▶ [EXERCISE REQUIREMENTS]: Reproduce the text of the listing below word for word, leaving out the pictures.
[start]
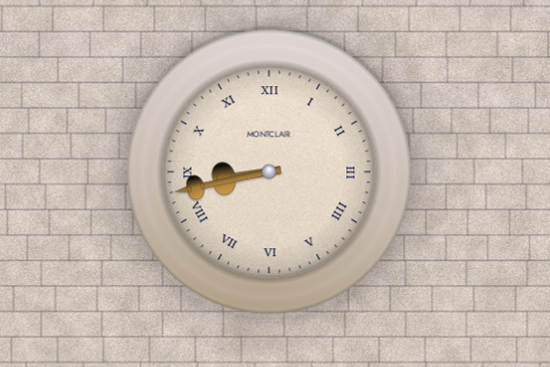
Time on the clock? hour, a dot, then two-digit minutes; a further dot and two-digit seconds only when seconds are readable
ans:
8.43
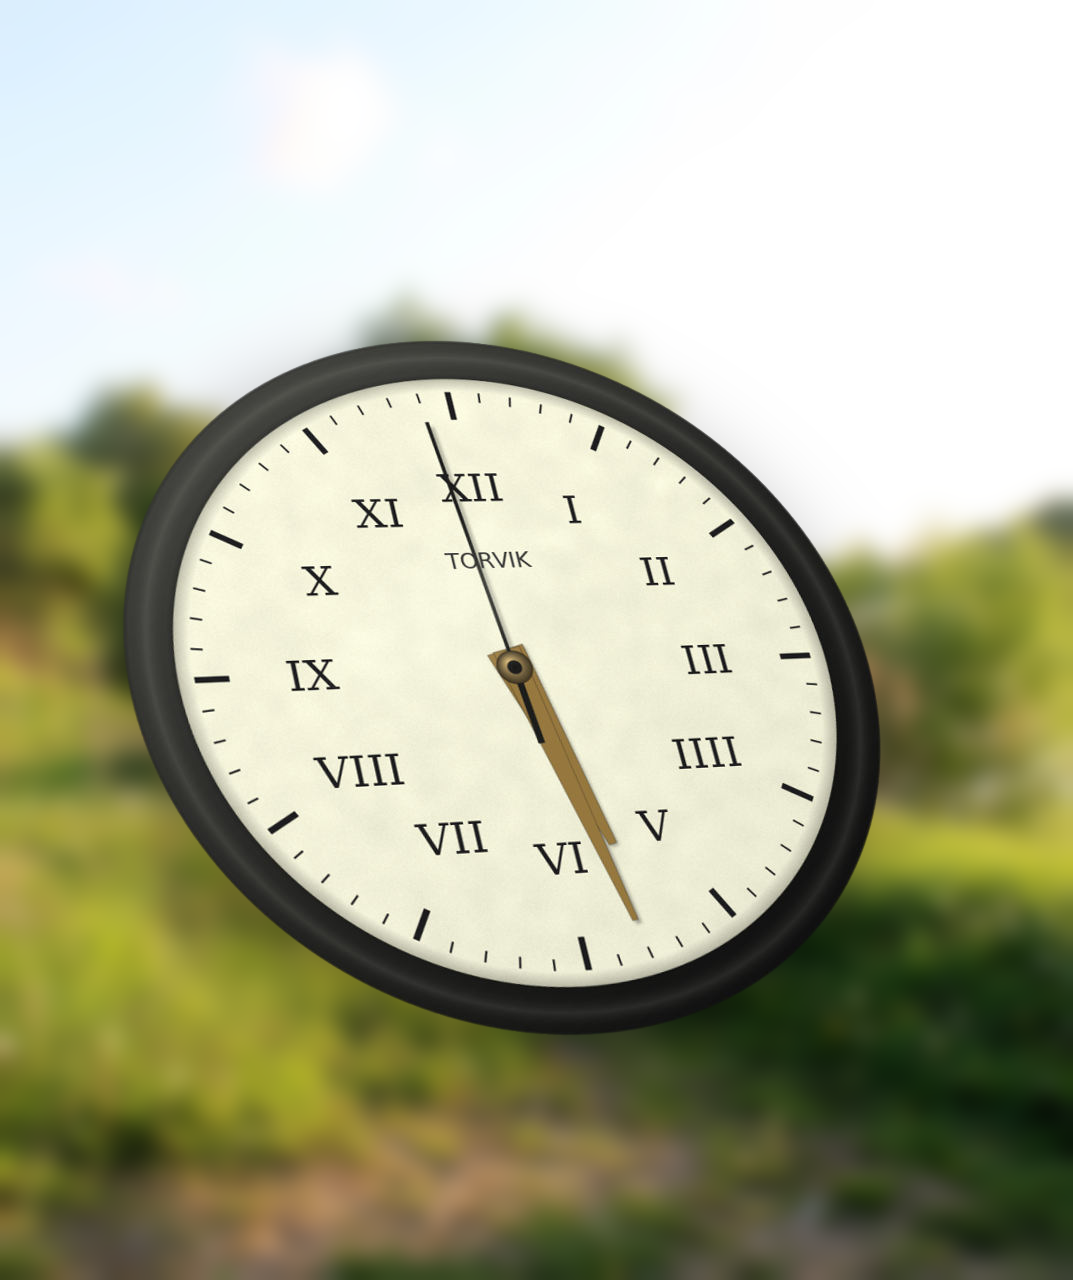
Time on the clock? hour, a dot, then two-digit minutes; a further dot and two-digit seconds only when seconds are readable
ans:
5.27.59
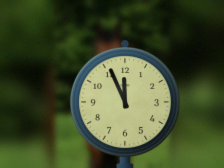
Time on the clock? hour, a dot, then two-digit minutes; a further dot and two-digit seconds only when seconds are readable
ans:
[end]
▶ [ANSWER TO THE EXERCISE]:
Time on the clock? hour, a dot, then two-digit minutes; a further dot and two-digit seconds only when seconds are readable
ans:
8.43
Time on the clock? hour, a dot, then two-digit minutes; a further dot and two-digit seconds only when seconds are readable
ans:
5.27.59
Time on the clock? hour, a dot, then two-digit minutes; a further dot and two-digit seconds only when seconds are readable
ans:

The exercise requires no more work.